*WHAT YOU HAVE TO DO*
Examine each line of the listing below. Copy those in which the string "franchises" appears.

*INPUT RECORDS*
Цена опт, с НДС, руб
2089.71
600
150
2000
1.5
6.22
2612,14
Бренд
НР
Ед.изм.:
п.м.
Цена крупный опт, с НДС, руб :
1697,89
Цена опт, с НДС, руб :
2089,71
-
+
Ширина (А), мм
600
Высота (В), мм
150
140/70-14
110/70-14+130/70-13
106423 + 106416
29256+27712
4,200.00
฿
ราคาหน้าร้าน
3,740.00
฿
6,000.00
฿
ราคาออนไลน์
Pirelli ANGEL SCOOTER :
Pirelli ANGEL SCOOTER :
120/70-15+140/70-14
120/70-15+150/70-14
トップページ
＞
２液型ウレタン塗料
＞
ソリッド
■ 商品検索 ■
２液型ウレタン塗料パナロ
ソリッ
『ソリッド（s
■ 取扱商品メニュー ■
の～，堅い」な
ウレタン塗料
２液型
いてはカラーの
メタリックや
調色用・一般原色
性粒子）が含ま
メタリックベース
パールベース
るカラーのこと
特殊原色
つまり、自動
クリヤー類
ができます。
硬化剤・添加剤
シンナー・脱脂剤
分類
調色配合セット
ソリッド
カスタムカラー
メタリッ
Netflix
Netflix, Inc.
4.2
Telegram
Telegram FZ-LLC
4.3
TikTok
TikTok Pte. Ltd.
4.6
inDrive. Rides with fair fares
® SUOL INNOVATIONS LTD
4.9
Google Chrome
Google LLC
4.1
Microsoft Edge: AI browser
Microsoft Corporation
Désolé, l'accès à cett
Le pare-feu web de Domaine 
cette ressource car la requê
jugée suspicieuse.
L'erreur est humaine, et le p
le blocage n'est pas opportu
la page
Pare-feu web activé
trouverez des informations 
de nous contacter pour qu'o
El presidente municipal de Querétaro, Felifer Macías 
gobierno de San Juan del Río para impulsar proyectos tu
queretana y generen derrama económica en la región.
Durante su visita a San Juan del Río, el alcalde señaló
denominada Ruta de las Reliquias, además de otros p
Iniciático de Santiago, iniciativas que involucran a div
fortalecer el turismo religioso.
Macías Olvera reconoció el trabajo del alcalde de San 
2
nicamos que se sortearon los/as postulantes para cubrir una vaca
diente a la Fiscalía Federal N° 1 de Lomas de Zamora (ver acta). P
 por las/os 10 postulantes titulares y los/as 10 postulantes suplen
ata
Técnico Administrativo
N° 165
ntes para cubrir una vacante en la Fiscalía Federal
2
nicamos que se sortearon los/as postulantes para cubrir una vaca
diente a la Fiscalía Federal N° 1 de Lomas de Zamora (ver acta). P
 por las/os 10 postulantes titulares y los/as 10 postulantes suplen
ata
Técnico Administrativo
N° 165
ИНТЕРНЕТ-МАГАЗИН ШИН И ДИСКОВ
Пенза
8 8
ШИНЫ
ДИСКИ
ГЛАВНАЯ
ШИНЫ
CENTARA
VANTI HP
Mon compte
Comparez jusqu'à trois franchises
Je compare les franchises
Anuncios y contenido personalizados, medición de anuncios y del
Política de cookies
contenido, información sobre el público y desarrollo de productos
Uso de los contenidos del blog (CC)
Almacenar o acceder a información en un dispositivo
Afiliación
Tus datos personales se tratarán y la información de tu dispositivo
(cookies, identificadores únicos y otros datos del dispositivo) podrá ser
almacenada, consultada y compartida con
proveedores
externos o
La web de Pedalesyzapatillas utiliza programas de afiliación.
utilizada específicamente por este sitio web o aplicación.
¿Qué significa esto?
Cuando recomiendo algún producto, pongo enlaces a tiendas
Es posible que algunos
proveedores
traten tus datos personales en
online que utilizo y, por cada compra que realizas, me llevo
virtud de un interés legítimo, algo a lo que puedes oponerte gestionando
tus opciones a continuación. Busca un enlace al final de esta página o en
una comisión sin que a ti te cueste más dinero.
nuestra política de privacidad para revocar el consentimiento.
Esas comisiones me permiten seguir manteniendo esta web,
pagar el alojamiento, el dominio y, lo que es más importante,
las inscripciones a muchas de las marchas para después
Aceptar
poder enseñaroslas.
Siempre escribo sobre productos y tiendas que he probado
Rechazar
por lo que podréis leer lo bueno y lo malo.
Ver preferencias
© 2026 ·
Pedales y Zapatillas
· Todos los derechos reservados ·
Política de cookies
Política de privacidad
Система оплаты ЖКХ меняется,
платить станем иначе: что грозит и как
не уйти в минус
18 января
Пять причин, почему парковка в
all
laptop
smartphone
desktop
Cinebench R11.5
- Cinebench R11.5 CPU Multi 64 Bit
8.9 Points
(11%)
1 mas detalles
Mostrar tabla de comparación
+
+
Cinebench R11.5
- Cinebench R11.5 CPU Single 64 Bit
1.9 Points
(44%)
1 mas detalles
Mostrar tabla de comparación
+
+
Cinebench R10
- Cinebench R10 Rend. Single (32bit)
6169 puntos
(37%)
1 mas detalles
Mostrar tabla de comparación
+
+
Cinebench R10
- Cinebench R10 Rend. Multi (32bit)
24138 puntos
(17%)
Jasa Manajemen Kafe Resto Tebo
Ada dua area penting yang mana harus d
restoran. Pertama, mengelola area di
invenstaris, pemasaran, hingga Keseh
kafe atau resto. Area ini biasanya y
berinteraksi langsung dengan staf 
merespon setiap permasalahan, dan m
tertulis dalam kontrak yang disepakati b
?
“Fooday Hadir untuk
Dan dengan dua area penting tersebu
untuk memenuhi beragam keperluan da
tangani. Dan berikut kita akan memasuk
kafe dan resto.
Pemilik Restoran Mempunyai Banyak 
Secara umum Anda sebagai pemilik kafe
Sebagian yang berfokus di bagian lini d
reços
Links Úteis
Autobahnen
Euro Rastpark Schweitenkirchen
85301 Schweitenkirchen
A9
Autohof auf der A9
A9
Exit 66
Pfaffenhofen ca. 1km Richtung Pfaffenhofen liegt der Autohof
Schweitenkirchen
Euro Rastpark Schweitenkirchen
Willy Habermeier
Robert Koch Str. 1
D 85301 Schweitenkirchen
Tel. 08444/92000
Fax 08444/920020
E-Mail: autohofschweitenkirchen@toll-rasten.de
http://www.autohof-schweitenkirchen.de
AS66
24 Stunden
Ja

*SOLUTION FOR THIS EXERCISE*
Comparez jusqu'à trois franchises
Je compare les franchises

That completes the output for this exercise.